Poi c'è la veltroniana Festa internazionale del cinema (13-21 ottobre), forte di un budget - 9 milioni e passa di euro - che Venezia se lo sogna. Meno impegnativo sul fronte della competizione ma redditizio sul quello mediatico, il festival diretto da Giorgio Gosetti sta corteggiando produttori, attori e registi, così da sfoderare una nutrita pattuglia di anteprime, non solo italiane. I titoli papabili? Be', N-Napoleone di Paolo Virzì, sull'Imperatore in esilio all'Elba, con la fastosa coppia Daniel Auteuil e Monica Bellucci, sempre che la Francia non si faccia sotto nei prossimi giorni (al regista livornese non dispiacerebbe misurarsi con Cannes, dopo le glorie veneziane); Lezioni di volo di Francesca Archibugi, commedia al curry tra Roma e l'India; la commedia tutta al femminile La cena per farli conoscere di Pupi Avati; fors'anche La sconosciuta di Giuseppe Tornatore, thriller del Nord Est avvolto da un mistero molto morettiano, benché il cineasta siciliano poco ami affidare i suoi film all'agone festivaliero.
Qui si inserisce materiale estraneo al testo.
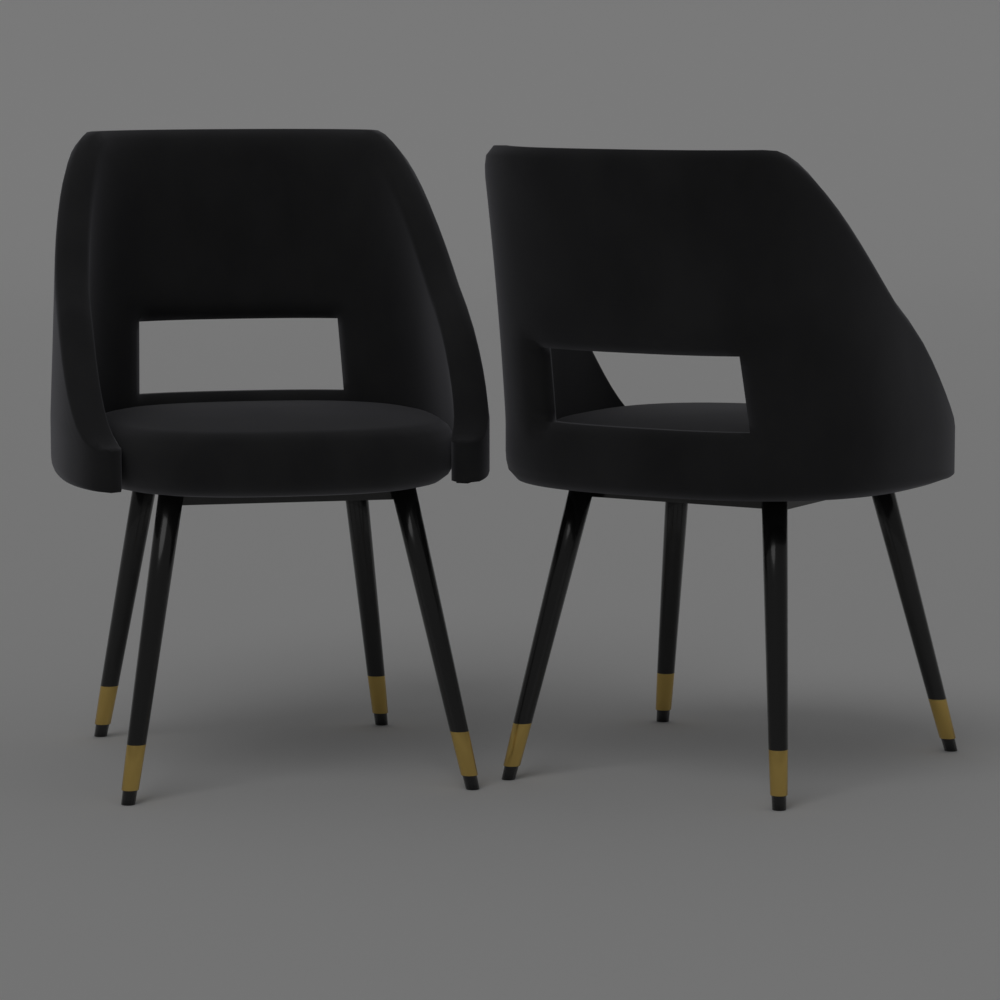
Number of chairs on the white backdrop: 2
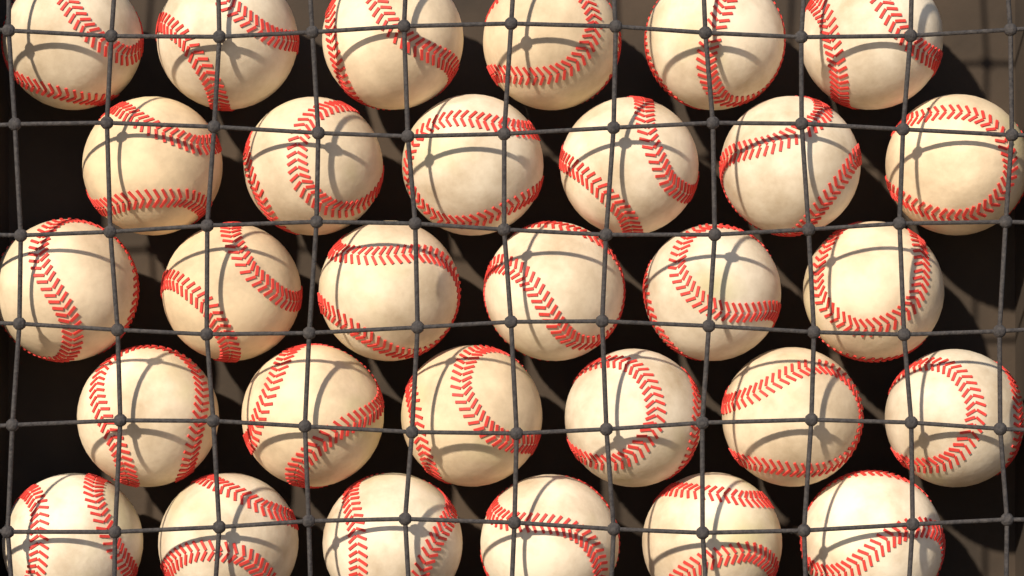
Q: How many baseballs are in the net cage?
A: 30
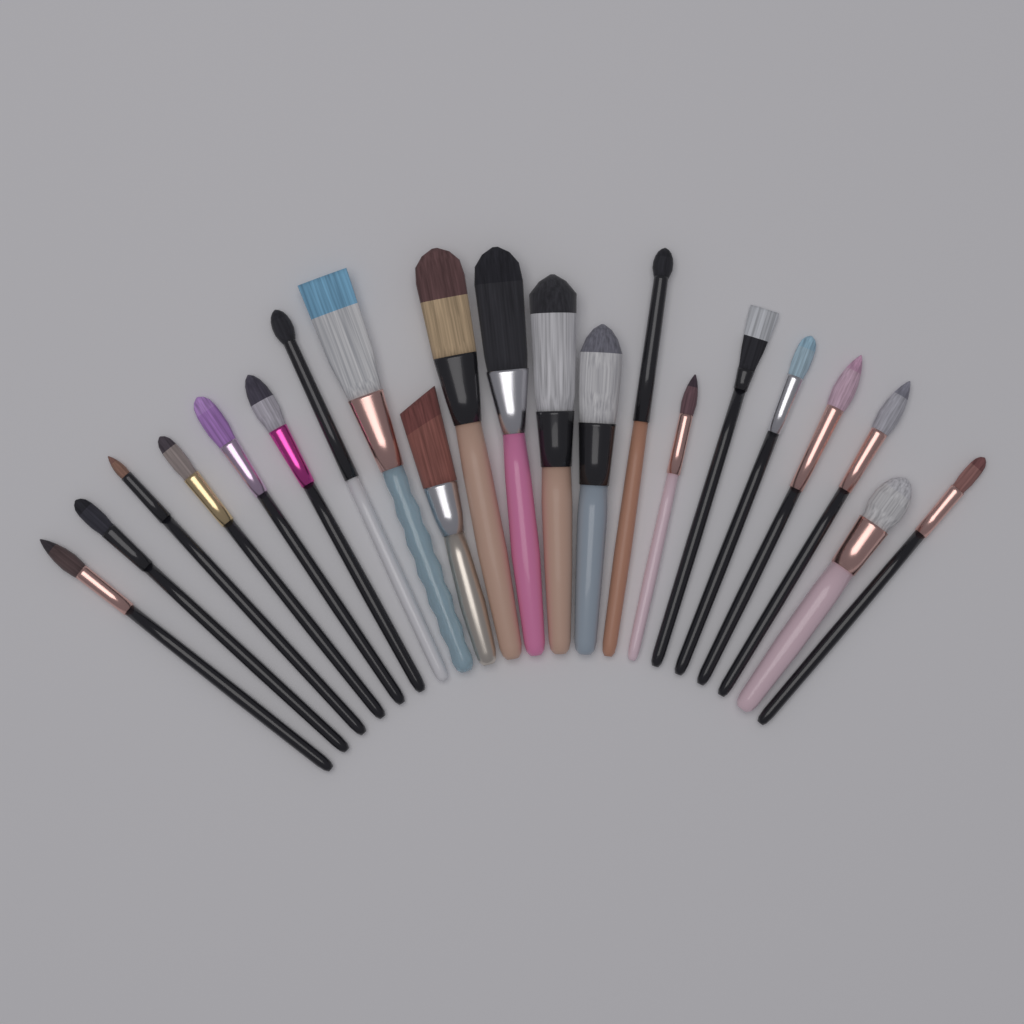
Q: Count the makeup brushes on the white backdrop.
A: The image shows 21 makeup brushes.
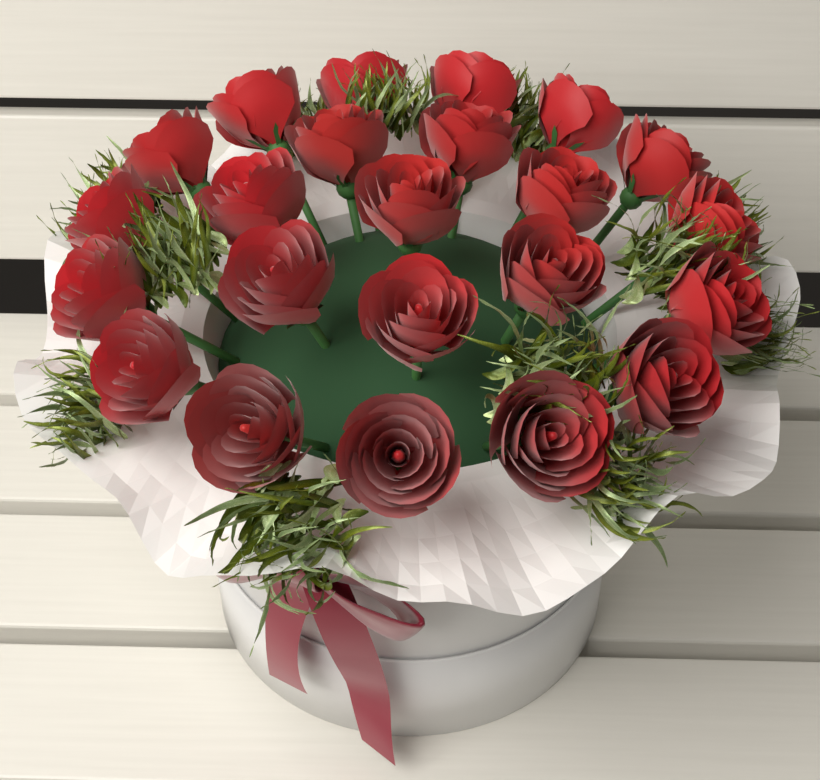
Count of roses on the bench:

Certo è che, come ogni anno di questi tempi, il cinema italiano è in fibrillazione. Da Parigi, per ora, nessuna notizia, ma si sa che Frémaux tiene alla sorpresa, ben conoscendo l'italica inclinazione a non tapparsi la bocca. Però il compromesso raggiunto salverebbe capre e cavoli, allentando le tensioni tra Italia e Francia, riconsegnando al nostro cinema un posto di rilievo nel panorama festivaliero. Del resto, Moretti è fuori discussione da mesi: per il tema e per l'uomo. Un noto regista italiano, di cui non faremo il nome, scherzandoci sopra commenta: «Nanni ci sarebbe andato anche da solo, senza il film. Tanto lui non si discute». Quanto a The golden door, che segna il ritorno dell'enfant prodige Crialese, tenuto a battesimo proprio dai francesi con Respiro, da più parti si loda la forza espressiva e la qualità produttiva di questa coproduzione italo-francese da 10 milioni di euro. Un film in costume, ambientato ai primi del Novecento, che racconta la storia di una famiglia siciliana, i Mancuso, dalla sassosa terra natia all'approdo a Ellis Island, in America, dopo l'interminabile traversata per nave. Cast misto, con Charlotte Gainsbourg nei panni di Lucy, la ragazza anglosassone, indipendente e fiera, che il capofamiglia vedovo alla fine chiederà in sposa. «Il mio non è un film sull'emigrazione, è sulla volontà di cambiare la propria vita, abbandonare qualcosa che si conosce per l'ignoto. Un grande atto di coraggio, un salto nel buio, l'emigrazione è solo il contesto», ha spiegato Crialese a la Repubblica. Aggiungendo: «Ho fatto un film visionariamente politico, non polemico. Amo l'America, devo ad essa il mio essere regista». Inutile chiedere conferme a Giampaolo Letta (Medusa) e Giancarlo Leone (Raicinema).

Entrambi, quasi all'unisono, dicono: «Non abbiamo riscontri diretti, né positivi, né negativi. Aspettiamo e vedremo». Ma almeno su Cannes, Leone si sbilancia: «Se i rumours venissero confermati, saremmo felici». Ti credo, tre dei quattro titoli previsti sono targati Raicinema.